Other advantages include the following:

  • Generated automatically

  • No further adjustments needed

  • The Charts look simple with 6 basic lines.

4. Murrey Math lines: according to the theory of Gann, the price moves in the form of Octaves. In this indicator of Murrey math line, it is shown as 1/8s. All the octaves line represents different things such as follow:

● 8/8 and 0/8 Lines (Ultimate S&R): the traders find the rejection in entering the markets with these points.

● 7/8 Line (Weak, Stall, and Reverse): this is weaker resistance. The prices from this point bounce back very quickly.

● 6/8 and 2/8 Lines (Reversal Pivots): this line can move the prices in the opposite direction.

● 5/8 Line (The Top of Trading Range): this can be said as the good for selling, compared to what prices the assets were purchased.

● 4/8 Line (Major Support/Resistance): the best place to either sell or buy at this line, as this builds strong support and resistance.

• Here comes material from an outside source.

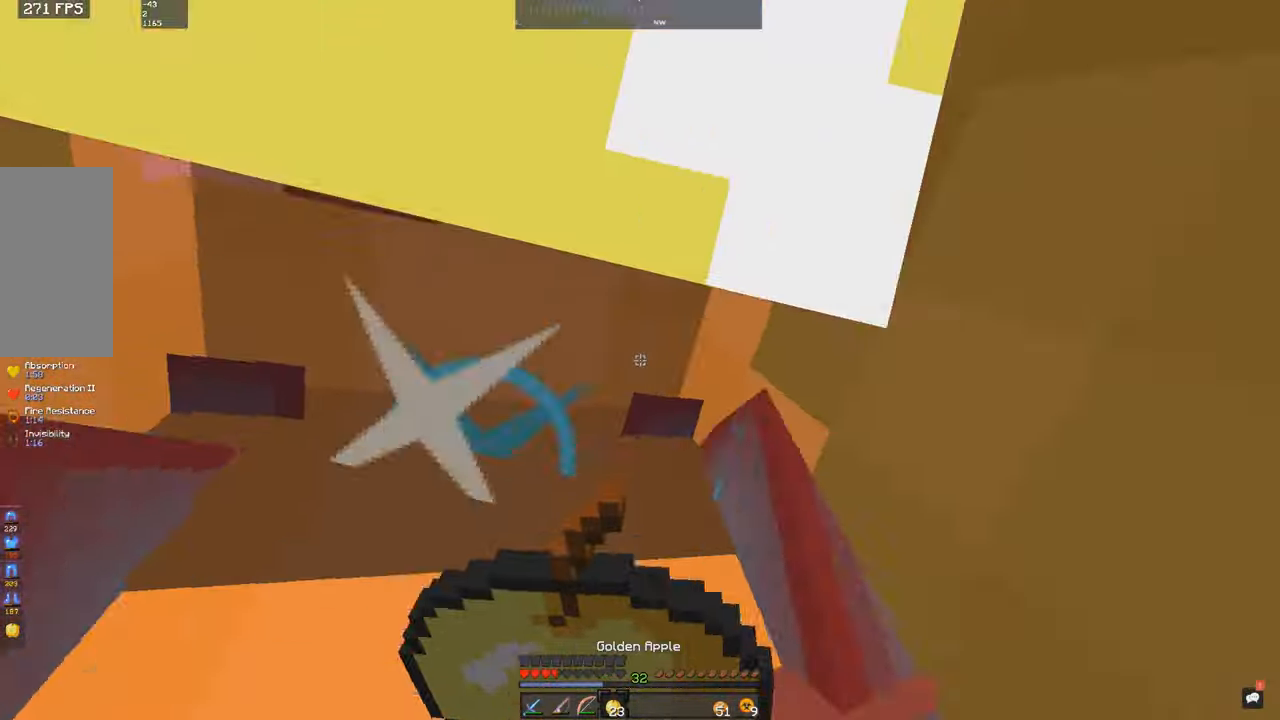
{"keys": ["space", "w"], "mouse": [], "events": [[34, "d", "down"], [284, "d", "up"]]}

● 3/8 Line (The Bottom of Trading Range): if the price is below this level and is moving upward and stays there for some time only, then there is a chance to enter the market.

● 1/8 Line (Weak Level, Stop and Reverse): this is a weak level of support here. We can see the bounce-back of the price in the reverse direction quickly.

5. Admiral Pivot: This is a specially coded program for indicating support and resistance level and is used by professionals. It has many uses, such as S and R Scalping. S and R Breakouts, S and R Zones, and S and R indicators.


The support and resistance level in technical analysis plays a critical role in determining the selling and buying of underlying assets to profit from. Despite these two levels being quite reasonable to understand all by yourself, you cannot just use them and get lucky. You require to practice them to get accurate and perfect results. The results will determine how well you have learned both these levels.

Like every topic, discipline, rule, and method in the stock market, the support and resistance level in the technical analysis also demand your perseverance in understanding and execution.